SOSYAL MEDYA AÇMAZI!

Toplumsal sorunların somut bir çıktısı olarak, “fenomenleri” görebiliriz.. İçerikleri, bu sorunların artması ve çeşitlenmesi noktasında hayli etkili olduğunu görmeliyiz… 
Çünkü mevcut durum, tamamen haz, eğlence ve duygu sömürüsü odaklı.. Üretilen içeriklerin gençler üzerinde olumsuz yönde etkiler yarattığı açıktır..
Bugün gençlerin büyük bir çoğunluğu işsiz, yalnız ve yoksul. Üstelik gençler, kendisini ifade etme konusunda da sürekli olarak haddi bildirilen bir kesimi oluşturduğu da bir gerçek. 
İşte bu sömürü, baskı ve ötekileştirmenin sonuçlarından dolayı, gençlerin kendisine ve çevresine karşı yıkıcı eylemlere yöneldiğini de görüyoruz..
Gençler, fenomen olmak veya fenomenliğini sürdürmek için cehalet, ciddiyetsizlik, laubalilik, lakaytlık ve hatta küfür ve hakaret içeren birçok ifadeyi sosyal medyada, rahatlıkla kullanabiliyor, kendini böylesi bir karaktere dönüştürebiliyor..
Bütün bunlar toplumsal geleceğin ciddi bir risk altında olduğunu gösteriyor.
Böyle içeriklerin üretilmemesine yönelik bir farkındalığın ivedi bir şekilde sağlanması gerekir.
Sosyal medya platformlarında üretilen içerikleri mutlak bir şekilde denetlemesi geçtiğini düşünenlerdenim..
Bu bir sansür değil..
Bu bir oto kontrol mekanizması olmasının gerekliliğidir..
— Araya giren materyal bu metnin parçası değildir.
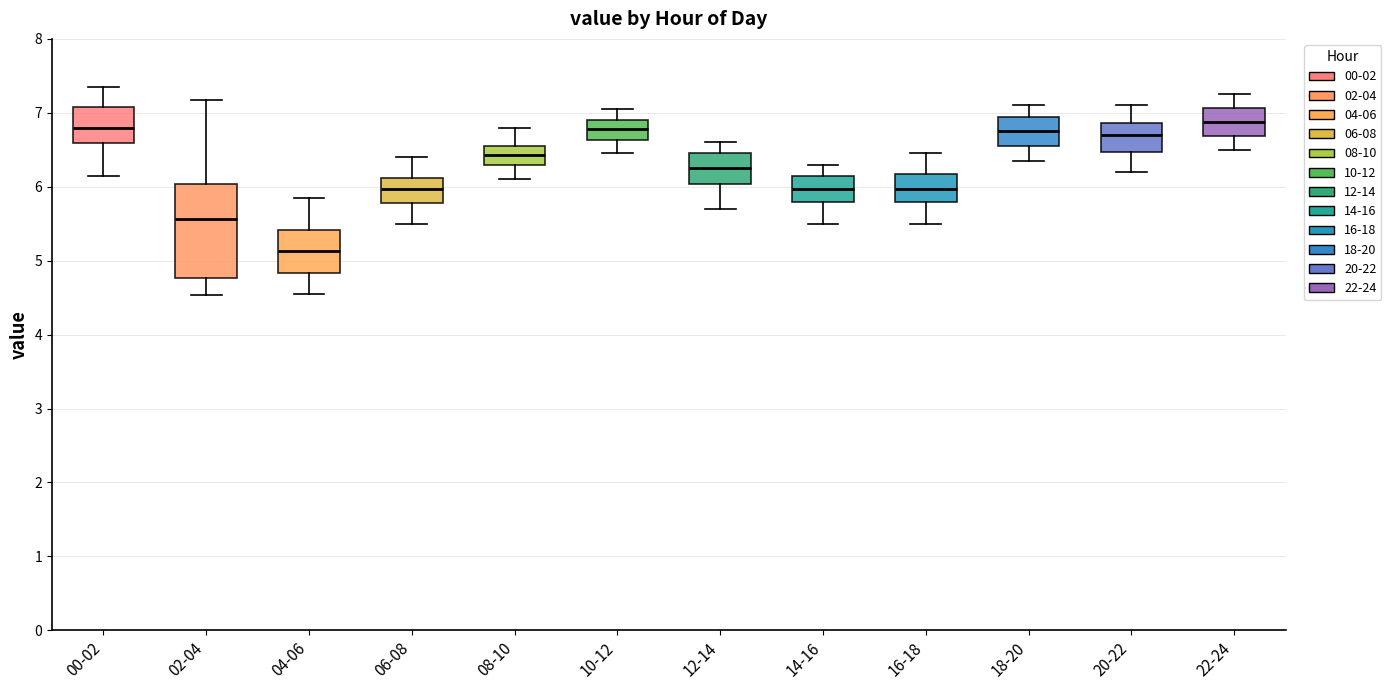

Reading left to right, read every box against the y-axis: the position of its median line, the range the box covers, and the ends of its whiskers. The values are not printed on the chart, so give them approximately, as read against the axis.

00-02: median 6.8, box 6.6 to 7.1, whiskers 6.2 to 7.4
02-04: median 5.6, box 4.8 to 6.0, whiskers 4.5 to 7.2
04-06: median 5.1, box 4.8 to 5.4, whiskers 4.6 to 5.9
06-08: median 6.0, box 5.8 to 6.1, whiskers 5.5 to 6.4
08-10: median 6.4, box 6.3 to 6.6, whiskers 6.1 to 6.8
10-12: median 6.8, box 6.6 to 6.9, whiskers 6.5 to 7.1
12-14: median 6.3, box 6.0 to 6.5, whiskers 5.7 to 6.6
14-16: median 6.0, box 5.8 to 6.2, whiskers 5.5 to 6.3
16-18: median 6.0, box 5.8 to 6.2, whiskers 5.5 to 6.5
18-20: median 6.8, box 6.6 to 7.0, whiskers 6.4 to 7.1
20-22: median 6.7, box 6.5 to 6.9, whiskers 6.2 to 7.1
22-24: median 6.9, box 6.7 to 7.1, whiskers 6.5 to 7.3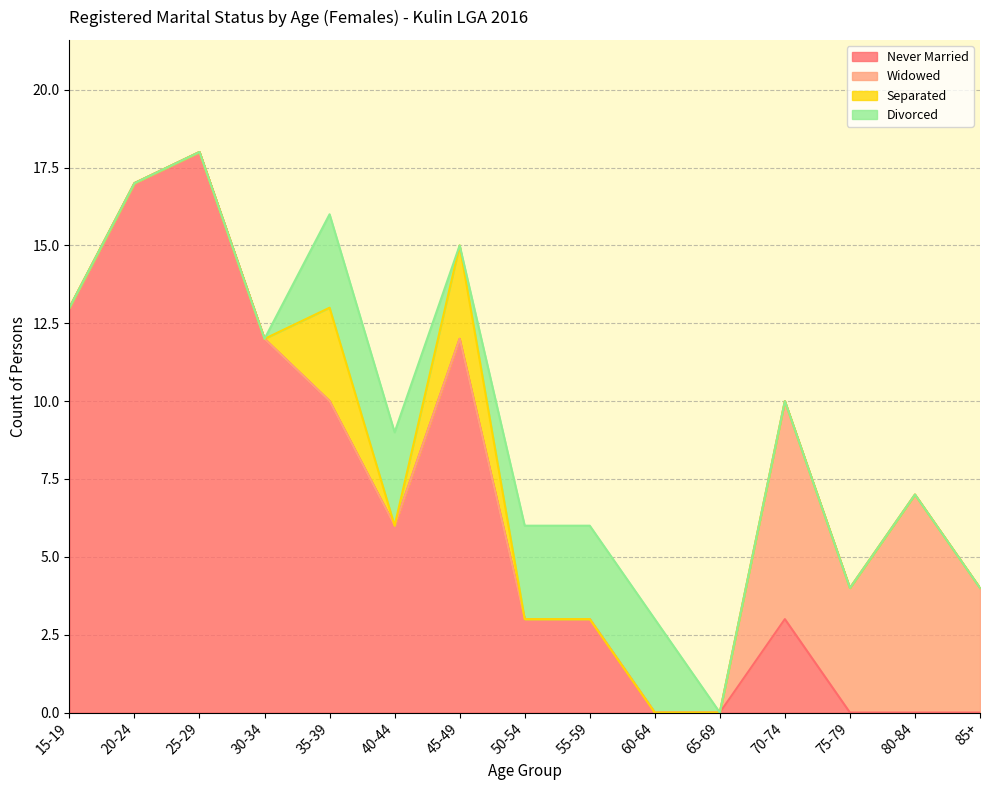

At which category does Never Married reach its first local peak?

25-29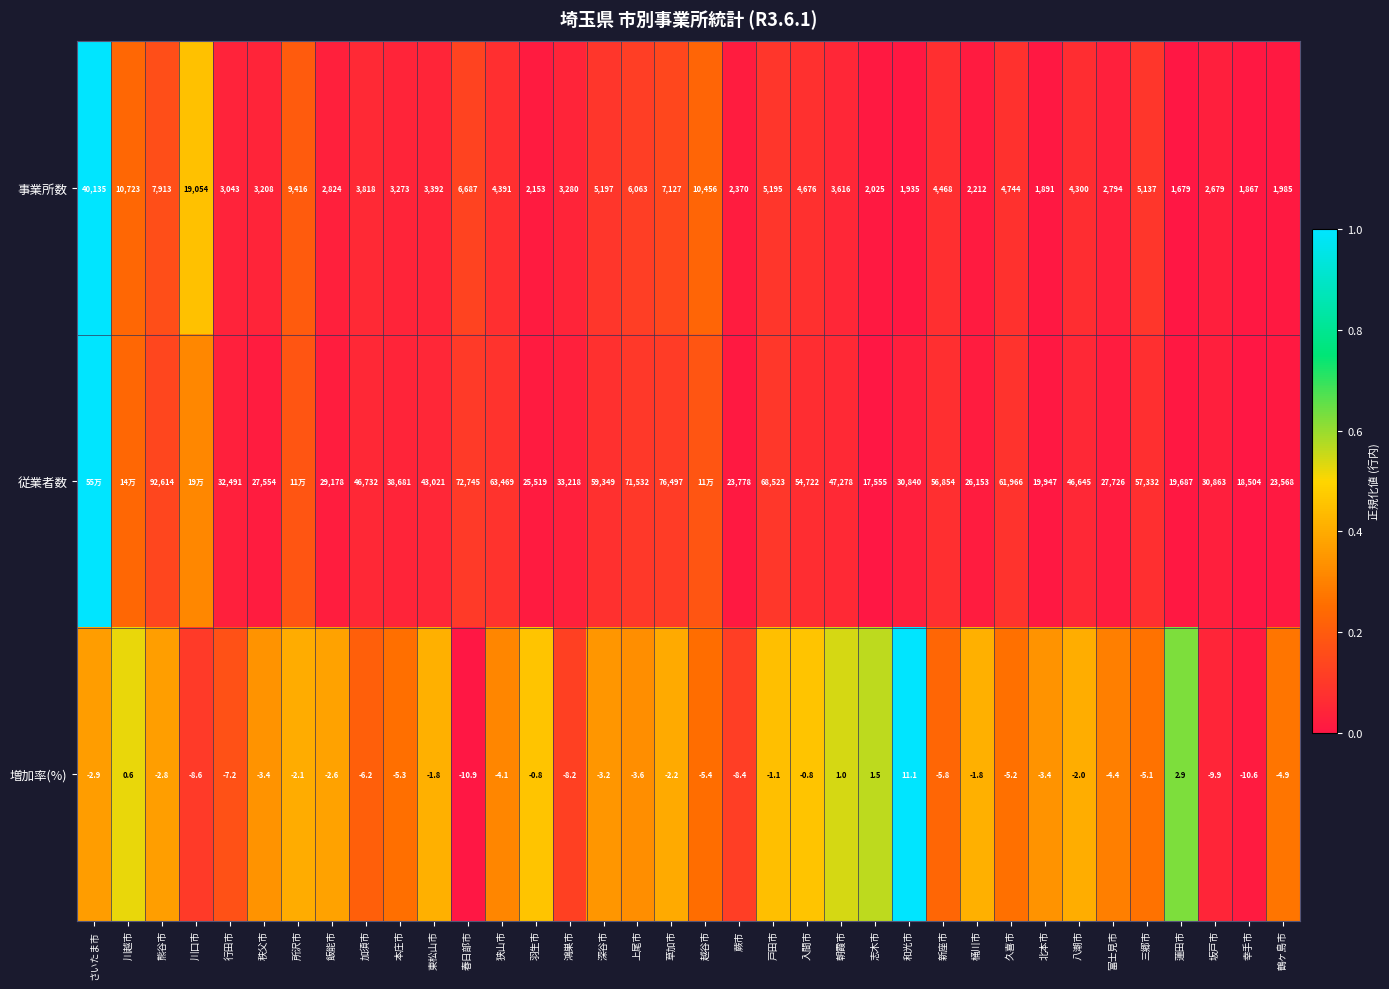

Is the value of 増加率(%) at 桶川市 greater than the value of 従業者数 at 鶴ヶ島市?

No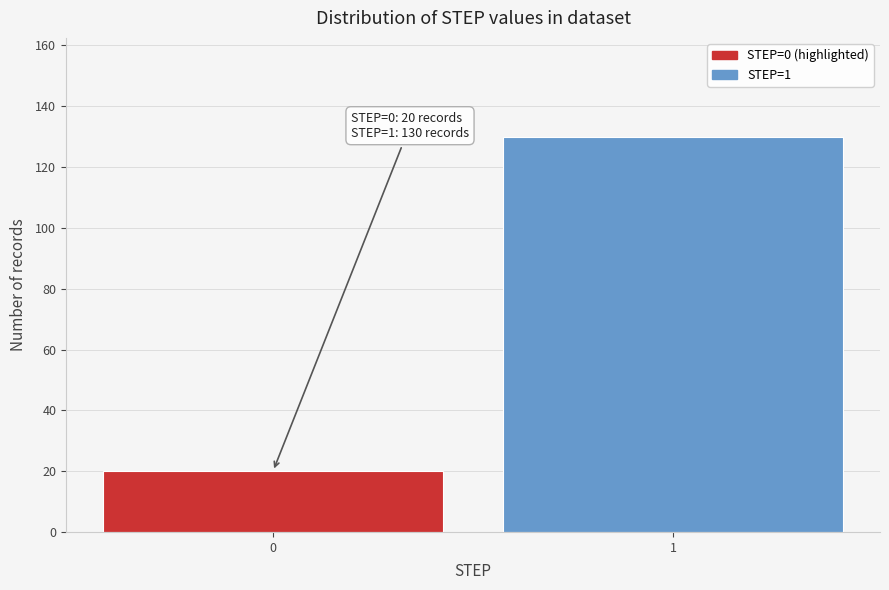

Reading left to right, list all the values displayed in this chart.

20	130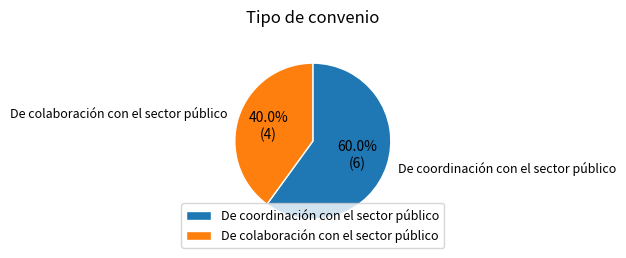

Which category has the biggest portion of the pie?

De coordinación con el sector público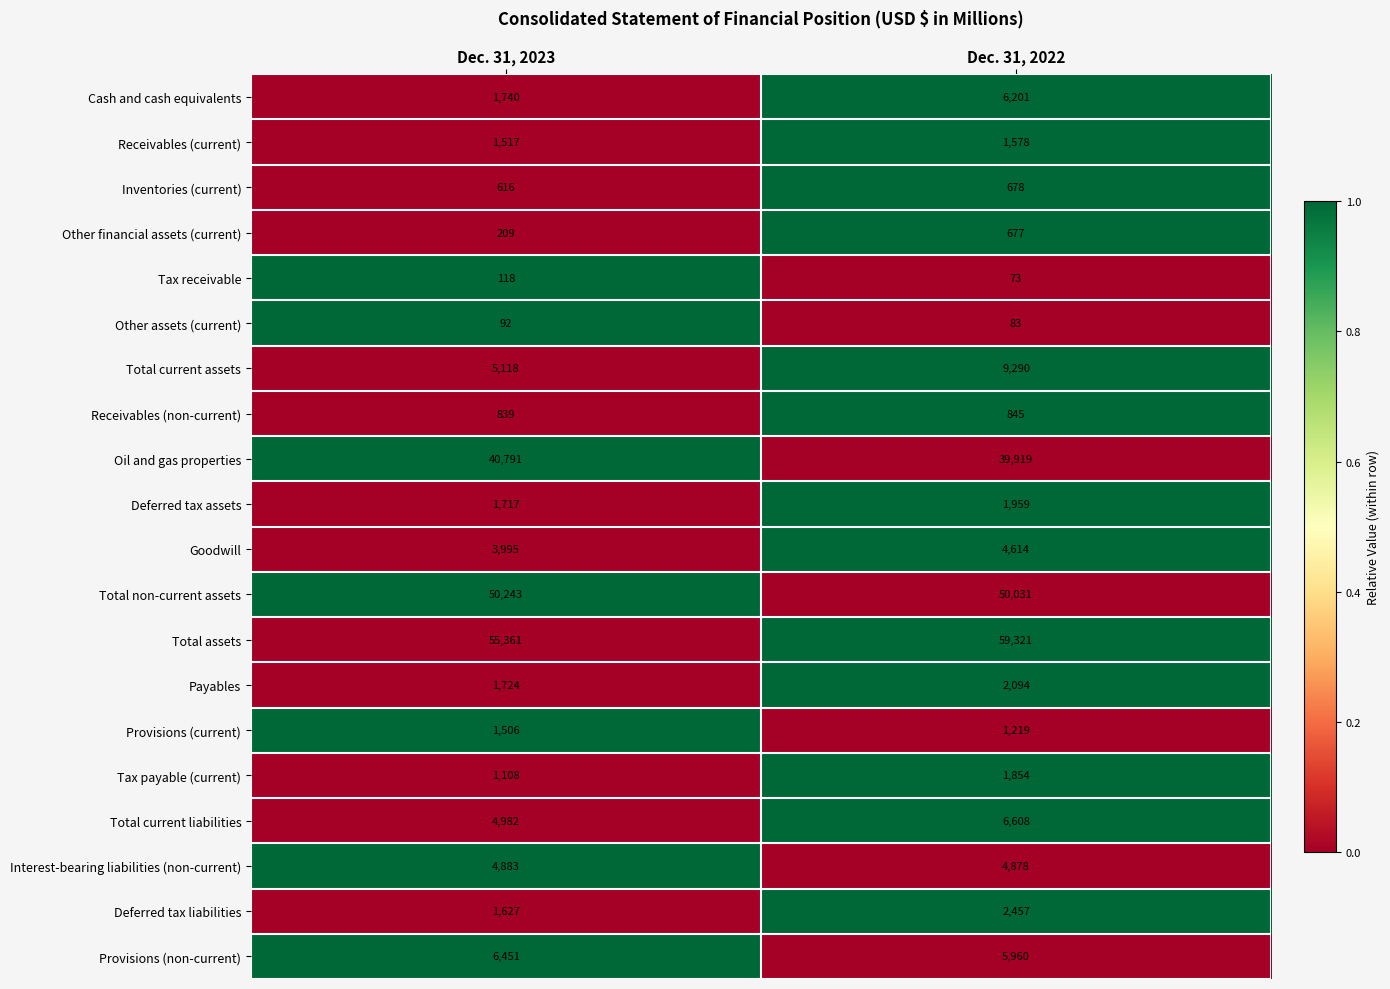

The value of Deferred tax assets at Dec. 31, 2022 is 1959. True or false?

True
Kaldı ki, bu platformlarda elde edilen gelirlerin önemlice bir kısmı, bu içeriklerin sürekli bir biçimde tüketilmesine endeksli olduğunu da bilmeliyiz…
Dolayısıyla sosyal medya tekellerinin kârını arttırması için düzenli reklam geliri sağlayan seçkinci veya popüler içeriklerin üretilmiş olması gerektiğini bilmeyen yoktur..
Bu nedenle mevcut politik ekonomi yapısı, seçkinci ve popüler içerikleri değerlendirme yetisini haiz bağımsız bilirkişilerden yeterince faydalanmıyor. 
Aslına bakıldığında veri paradoksu nedeniyle bu denetleme sürecinde en nihayetinde bilirkişilerin de yeterli olamayacağını ifade etmek gerekiyor.
 Zira sosyal medyaya sürekli olarak insani yeterlilikleri aşacak büyüklükte bir veri yüklendiği ortadadır. Bu nedenle sosyal medya içeriklerini denetlemekten çok böyle içeriklerin üretilmemesine yönelik bir farkındalığın nasıl oluşacağını tartışmak daha anlamlı görünüyor.